Un contrevenant présumé peut, dans les 30 jours suivant la signification d’une SAP (ou dans le délai supérieur que le réviseur-chef peut accorder), saisir le réviseur-chef d’une demande de révision de la pénalité ou des faits quant à la violation présumée, ou des deux. Le réviseur-chef est un arbitre, indépendant d’Environnement et Changement climatique Canada, qui effectue les révisions réclamées par un demandeur.

Le réviseur ou le comité doit présenter sa décision et la motiver par écrit dans les 30 jours suivant la fin de la révision. En cas de décision défavorable, le contrevenant est tenu au paiement de la pénalité mentionnée dans la décision.

La décision rendue par le réviseur-chef ou comité de révision en application de la LPAE est définitive et exécutoire et n’est pas susceptible d’appel ou de révision en justice, sous réserve du contrôle judiciaire prévu par la Loi sur les Cours fédérales.

Cadre stratégique relatif aux SAP et période de consultation

Outre le projet de règlement, le gouvernement fédéral a récemment publié le Cadre stratégique relatif aux sanctions administratives pécuniaires d’Environnement et Changement climatique Canada pour la mise en œuvre de Loi sur les pénalités administratives en matière d'environnement. Ce cadre stratégique présente les paramètres opérationnels du régime proposé de SAP, dont la conformité et l’application des SAP (y compris l’application de SAP conjointement à d’autres mesures d’application de la loi), la détermination du montant des pénalités dans le cadre du régime de SAP, ainsi que la supervision du régime de SAP et son processus de révision. Le cadre stratégique fournit également les réponses à des questions formulées dans le cadre du processus de consultation en ligne de 2011.

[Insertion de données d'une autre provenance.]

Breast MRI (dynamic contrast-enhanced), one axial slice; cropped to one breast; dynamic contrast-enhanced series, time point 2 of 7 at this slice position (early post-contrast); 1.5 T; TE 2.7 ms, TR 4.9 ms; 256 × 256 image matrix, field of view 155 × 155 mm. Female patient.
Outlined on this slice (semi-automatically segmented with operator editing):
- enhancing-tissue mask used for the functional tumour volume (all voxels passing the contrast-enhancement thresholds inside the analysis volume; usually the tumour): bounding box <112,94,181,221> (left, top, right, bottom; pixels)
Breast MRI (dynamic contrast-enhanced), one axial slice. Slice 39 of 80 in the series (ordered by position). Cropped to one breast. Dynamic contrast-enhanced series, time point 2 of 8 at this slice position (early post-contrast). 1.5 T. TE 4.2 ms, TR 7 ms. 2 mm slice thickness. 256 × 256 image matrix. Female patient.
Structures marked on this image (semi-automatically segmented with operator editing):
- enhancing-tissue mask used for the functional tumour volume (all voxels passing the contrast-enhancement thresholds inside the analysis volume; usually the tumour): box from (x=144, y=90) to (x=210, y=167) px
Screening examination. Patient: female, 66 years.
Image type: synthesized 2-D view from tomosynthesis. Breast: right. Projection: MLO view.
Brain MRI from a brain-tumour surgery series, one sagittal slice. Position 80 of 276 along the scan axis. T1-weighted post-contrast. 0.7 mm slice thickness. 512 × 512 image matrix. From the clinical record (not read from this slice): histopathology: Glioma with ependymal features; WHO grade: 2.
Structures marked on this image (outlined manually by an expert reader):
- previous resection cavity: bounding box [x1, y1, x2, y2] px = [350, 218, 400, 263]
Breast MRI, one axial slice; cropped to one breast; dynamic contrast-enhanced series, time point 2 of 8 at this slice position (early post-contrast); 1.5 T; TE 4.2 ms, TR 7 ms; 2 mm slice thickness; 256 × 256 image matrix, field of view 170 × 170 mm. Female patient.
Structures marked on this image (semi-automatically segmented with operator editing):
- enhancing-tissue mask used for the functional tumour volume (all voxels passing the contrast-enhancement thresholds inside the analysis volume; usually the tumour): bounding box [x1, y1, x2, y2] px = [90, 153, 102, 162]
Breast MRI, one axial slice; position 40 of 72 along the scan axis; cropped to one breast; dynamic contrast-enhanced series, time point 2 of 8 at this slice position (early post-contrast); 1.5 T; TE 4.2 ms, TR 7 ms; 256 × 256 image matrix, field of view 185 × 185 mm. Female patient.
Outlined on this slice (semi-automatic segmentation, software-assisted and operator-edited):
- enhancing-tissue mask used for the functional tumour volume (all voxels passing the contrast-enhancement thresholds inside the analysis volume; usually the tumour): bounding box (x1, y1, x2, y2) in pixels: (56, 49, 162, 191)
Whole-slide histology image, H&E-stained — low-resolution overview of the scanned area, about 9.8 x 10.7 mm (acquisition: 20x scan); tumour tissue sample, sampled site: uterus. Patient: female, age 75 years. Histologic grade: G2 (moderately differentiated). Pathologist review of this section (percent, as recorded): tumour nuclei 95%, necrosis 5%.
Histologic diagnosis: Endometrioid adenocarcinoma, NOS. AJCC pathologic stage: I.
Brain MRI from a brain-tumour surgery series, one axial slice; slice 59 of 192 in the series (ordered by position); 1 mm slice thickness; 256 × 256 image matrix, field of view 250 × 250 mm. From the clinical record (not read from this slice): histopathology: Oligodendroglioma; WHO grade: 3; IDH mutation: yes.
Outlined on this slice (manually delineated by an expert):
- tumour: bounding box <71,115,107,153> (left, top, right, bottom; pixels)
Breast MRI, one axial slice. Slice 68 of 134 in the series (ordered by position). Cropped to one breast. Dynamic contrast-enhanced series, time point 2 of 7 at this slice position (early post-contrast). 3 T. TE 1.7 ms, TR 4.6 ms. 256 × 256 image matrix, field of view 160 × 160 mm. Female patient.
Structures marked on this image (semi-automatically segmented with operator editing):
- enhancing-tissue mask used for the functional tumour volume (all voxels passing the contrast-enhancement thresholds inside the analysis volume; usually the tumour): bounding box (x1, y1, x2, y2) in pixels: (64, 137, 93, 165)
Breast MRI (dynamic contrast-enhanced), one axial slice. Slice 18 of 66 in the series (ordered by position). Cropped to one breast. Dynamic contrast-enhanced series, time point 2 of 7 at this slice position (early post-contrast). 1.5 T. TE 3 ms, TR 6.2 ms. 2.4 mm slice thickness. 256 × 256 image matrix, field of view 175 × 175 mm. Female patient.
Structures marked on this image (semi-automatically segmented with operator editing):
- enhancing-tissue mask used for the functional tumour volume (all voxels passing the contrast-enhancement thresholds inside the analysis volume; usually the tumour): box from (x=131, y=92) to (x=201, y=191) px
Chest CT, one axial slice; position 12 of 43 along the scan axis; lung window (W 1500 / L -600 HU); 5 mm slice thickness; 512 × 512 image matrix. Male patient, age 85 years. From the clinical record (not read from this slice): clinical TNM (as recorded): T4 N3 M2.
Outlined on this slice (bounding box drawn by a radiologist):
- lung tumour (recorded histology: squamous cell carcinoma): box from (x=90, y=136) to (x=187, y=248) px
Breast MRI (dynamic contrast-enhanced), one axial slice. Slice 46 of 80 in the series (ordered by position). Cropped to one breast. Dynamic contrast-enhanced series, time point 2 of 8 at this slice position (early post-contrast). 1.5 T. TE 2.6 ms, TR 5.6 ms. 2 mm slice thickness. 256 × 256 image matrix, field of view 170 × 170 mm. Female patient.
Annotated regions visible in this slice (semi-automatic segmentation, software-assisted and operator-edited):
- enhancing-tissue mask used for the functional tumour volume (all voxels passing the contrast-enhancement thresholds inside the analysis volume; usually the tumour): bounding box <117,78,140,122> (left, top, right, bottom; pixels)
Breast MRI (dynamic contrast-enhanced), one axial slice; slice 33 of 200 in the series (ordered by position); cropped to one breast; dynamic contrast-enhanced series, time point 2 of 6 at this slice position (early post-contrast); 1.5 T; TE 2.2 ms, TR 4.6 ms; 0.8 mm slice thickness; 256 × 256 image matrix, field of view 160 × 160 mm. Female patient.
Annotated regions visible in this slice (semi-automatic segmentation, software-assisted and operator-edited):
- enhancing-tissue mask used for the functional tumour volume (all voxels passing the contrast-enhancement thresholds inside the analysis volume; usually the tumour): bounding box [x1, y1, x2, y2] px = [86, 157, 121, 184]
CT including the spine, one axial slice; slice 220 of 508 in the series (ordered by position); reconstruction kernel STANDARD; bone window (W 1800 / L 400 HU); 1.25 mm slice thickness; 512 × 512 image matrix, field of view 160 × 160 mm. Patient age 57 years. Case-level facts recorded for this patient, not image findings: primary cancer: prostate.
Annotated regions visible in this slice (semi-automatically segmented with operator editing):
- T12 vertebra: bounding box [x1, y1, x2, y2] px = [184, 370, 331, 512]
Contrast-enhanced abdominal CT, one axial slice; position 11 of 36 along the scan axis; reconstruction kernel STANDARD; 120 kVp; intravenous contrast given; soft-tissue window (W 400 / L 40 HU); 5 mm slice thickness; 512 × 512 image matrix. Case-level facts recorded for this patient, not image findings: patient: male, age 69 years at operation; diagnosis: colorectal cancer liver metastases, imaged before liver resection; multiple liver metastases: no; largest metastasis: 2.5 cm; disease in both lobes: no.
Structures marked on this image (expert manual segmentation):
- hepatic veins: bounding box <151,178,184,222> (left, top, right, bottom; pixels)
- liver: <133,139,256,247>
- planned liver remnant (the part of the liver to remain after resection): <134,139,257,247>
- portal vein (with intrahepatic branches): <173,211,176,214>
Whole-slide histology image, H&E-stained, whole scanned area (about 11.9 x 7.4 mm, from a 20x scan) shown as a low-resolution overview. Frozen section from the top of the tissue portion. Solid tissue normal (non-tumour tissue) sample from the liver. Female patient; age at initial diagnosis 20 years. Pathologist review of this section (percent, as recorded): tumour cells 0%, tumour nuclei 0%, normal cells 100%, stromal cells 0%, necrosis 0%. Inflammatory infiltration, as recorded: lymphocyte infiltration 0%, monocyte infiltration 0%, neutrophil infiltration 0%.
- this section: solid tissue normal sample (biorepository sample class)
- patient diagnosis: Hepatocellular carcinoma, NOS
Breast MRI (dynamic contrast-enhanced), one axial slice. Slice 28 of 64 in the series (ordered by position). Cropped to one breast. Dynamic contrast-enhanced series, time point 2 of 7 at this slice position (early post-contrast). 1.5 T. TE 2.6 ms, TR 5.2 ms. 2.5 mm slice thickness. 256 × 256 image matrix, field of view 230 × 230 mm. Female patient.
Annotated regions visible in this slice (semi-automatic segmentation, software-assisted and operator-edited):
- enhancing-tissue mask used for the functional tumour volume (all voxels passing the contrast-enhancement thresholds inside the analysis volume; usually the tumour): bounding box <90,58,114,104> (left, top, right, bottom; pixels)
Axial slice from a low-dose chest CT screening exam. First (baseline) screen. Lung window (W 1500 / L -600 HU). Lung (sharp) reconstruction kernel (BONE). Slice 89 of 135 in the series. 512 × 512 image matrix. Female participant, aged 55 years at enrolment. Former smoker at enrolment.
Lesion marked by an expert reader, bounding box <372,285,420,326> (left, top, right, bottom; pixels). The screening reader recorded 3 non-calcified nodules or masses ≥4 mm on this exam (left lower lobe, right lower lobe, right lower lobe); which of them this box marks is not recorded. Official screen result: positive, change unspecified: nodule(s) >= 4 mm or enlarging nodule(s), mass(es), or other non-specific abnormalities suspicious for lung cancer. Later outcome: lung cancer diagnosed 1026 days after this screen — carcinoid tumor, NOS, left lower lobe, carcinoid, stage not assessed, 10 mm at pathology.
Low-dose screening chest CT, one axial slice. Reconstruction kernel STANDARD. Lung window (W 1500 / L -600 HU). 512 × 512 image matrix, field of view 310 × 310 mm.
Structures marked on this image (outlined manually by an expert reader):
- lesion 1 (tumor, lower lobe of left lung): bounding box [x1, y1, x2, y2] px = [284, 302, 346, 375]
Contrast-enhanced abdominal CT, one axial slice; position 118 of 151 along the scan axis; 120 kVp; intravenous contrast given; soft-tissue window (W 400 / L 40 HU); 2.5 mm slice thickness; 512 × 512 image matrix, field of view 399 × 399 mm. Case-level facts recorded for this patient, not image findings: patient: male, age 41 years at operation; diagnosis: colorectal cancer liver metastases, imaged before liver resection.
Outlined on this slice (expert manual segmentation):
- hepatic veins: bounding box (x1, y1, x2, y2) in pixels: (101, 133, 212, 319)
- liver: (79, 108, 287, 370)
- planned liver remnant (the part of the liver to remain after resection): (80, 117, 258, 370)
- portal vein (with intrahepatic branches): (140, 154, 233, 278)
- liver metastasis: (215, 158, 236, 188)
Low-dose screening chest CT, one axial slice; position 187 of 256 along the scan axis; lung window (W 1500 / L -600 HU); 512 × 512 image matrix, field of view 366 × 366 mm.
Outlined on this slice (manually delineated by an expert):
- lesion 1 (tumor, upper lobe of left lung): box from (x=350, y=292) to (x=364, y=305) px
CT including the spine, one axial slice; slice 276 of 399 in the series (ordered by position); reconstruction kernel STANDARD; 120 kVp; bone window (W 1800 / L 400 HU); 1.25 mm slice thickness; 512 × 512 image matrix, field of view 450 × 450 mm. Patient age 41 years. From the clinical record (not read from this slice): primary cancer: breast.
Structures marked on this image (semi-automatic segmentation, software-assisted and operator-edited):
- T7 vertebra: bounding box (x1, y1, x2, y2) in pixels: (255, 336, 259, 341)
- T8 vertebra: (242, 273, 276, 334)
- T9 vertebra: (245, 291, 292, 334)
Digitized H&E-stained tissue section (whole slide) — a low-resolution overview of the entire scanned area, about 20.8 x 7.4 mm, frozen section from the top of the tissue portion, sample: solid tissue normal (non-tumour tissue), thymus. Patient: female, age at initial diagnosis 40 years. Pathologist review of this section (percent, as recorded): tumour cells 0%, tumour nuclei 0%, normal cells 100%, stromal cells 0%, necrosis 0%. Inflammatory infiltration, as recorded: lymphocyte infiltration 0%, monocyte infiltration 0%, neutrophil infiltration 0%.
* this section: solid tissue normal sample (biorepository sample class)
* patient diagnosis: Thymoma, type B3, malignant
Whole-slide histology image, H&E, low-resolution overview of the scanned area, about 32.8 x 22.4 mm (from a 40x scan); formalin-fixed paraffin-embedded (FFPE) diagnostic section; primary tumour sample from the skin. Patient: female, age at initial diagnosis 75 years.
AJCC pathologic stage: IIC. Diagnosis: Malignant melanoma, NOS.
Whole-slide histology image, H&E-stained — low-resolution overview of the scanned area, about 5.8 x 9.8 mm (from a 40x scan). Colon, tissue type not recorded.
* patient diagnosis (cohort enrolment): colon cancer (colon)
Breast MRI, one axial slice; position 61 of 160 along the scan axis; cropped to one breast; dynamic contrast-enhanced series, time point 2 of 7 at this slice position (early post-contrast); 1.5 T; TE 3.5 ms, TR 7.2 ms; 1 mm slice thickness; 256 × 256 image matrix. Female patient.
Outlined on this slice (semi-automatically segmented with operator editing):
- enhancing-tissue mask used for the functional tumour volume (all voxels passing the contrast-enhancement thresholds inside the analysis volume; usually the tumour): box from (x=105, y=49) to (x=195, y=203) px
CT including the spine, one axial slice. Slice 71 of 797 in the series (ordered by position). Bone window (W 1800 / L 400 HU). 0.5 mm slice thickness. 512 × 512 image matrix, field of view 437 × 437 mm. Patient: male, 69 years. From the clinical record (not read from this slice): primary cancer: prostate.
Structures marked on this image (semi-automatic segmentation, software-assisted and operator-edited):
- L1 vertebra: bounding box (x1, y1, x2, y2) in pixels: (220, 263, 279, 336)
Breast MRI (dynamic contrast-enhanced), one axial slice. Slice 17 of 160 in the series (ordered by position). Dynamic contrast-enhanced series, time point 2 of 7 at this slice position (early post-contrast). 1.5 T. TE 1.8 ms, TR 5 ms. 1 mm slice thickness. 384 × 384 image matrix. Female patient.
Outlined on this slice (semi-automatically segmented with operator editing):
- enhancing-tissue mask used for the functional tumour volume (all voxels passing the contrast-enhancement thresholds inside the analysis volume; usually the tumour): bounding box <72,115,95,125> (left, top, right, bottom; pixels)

Le projet de règlement fait actuellement l’objet d’une période de consultation publique de 60 jours (laquelle a débuté le 9 avril 2016) et devrait entrer en vigueur à la date de son enregistrement. Advenant l’enregistrement du projet de règlement, le choix de la mesure d’application de la loi (SAP ou autres mesures) appartiendra aux agents d’application qui devront se conformer aux principes et facteurs énoncés dans la Politique d'observation et d'application d’Environnement et Changement climatique Canada. Si le projet de règlement est mis en œuvre, il sera intéressant de voir comment les agents environnementaux utiliseront les SAP isolément ou conjointement à d’autres mesures d’application de la loi dans le but d’atteindre des niveaux plus élevés de conformité avec la législation environnementale fédérale.

 
[1] La Loi sur la protection de l’environnement en Antarctique; la Loi sur les espèces sauvages du Canada; la Loi canadienne sur la protection de l’environnement (1999) (parties 7 et 9); la Loi sur les ouvrages destinés à l’amélioration des cours d’eau internationaux; la Loi de 1994 sur la convention concernant les oiseaux migrateurs; la Loi sur la protection d’espèces animales ou végétales sauvages et la réglementation de leur commerce international et interprovincial.